BIM is a technologically enabled process of collaborative design and production that allows architects, engineers, clients, and contractors to collaboratively work together in a single model — both simultaneously and in sequence. Using a shared computer-generated model and database, decisions can be made and problems defined and solved prior to the project "breaking ground". Clash detection and coordination across trades can be resolved in coordination meetings prior to construction — avoiding delays and issues in the field. This saves time and money as well as reducing environmental impact. BIM also allows for more complex and ambitious 3D design to be realized successfully and safely.

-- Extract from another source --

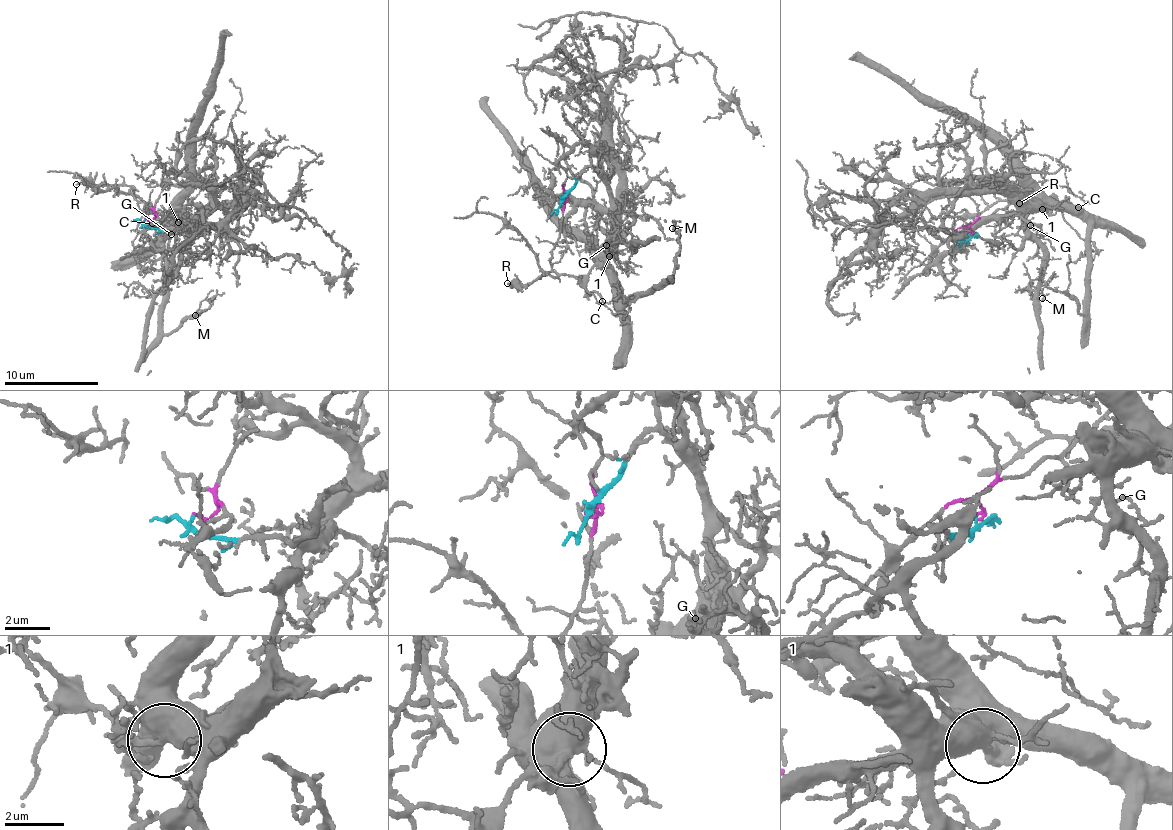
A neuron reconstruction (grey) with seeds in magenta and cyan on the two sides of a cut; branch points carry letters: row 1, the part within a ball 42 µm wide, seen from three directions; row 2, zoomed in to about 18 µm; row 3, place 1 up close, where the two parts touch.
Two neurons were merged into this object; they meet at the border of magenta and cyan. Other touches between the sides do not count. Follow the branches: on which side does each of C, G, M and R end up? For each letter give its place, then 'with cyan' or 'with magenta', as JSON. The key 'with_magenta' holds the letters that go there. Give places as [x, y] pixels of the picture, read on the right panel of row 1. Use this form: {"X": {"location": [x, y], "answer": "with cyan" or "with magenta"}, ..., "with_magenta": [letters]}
{"C": {"location": [1078, 207], "answer": "with magenta"}, "G": {"location": [1030, 225], "answer": "with cyan"}, "M": {"location": [1042, 298], "answer": "with cyan"}, "R": {"location": [1019, 203], "answer": "with magenta"}, "with_magenta": ["C", "R"]}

A BIM representation will involve a digital model of the project that includes all functional systems and aesthetics, such as electrical wiring, air conditioning, doors, windows etc., as well as geometric features. It is a shared multi-disciplinary resource allowing all those working on a project to share information and working processes in order to achieve maximum efficiency and effectiveness. BIM encourages and facilitates communication and collaboration by using the latest digital technology. The design-to-construction workflow is significantly overhauled as a result, and the BIM model will remain in place once construction is completed, as a vital one-stop reference tool that can be continually updated as required.
However, it is important to emphasize once again that BIM is a process rather than an application or tool. For it to be fully functional, all parties need to provide as much information as possible, including the manufacturers of parts and materials. While 3D CAD allows features and components to be broken down into their constituent parts and analyzed (with different models able to be combined for clash detection), BIM is much more information-rich. Component products can be identified according to a master specification system including qualities such as minimum standards, conductivity and so on. Acoustic, aesthetic, structural and/or thermal performance requirements can also be included. A BIM representation can be considered a smart object or parametric model that changes in all views if any one input is updated.
VDC, or Virtual Design and Construction, is the most difficult of the three terms to define — there is no single agreed upon understanding of this phrase. The use of the word 'virtual' is perhaps misleading here, as this implies that VDC is a form of digital software. But, although information technology will almost certainly be used, VDC like BIM is a process and a way of working that involves the management of integrated multidisciplinary performance models. It is a way of coming up with an ideal strategy for a given project that incorporates the right people and the right technology. VDC emphasizes collaboration and integrated working, and BIM is frequently a valuable part of VDC. BIM and VDC should not be considered analogous, however. Virtual design and construction need not necessarily involve building information modeling, and building information modeling can be undertaken without it being considered part of virtual design and construction. BIM is a much more specific process than VDC, but both are essentially methods of planning and managing a project collaboratively.
3D CAD is now seen as the minimum requirement in most design sectors. But where CAD is generally used for industrial design of objects and vehicles, BIM is fast becoming the industry standard for design within commercial construction. For instance, the building of schools, office blocks and transport hubs like airports or railway stations. Going forward, it also seems clear that VDC will become the standard methodology for approaching complex major projects, incorporating 3D CAD or BIM as required. These are complementary technologies and processes for the most effective sharing of information on any project, allowing for clearer understanding, stronger communication and a collaborative approach that will benefit the construction, design and engineering sectors across the board.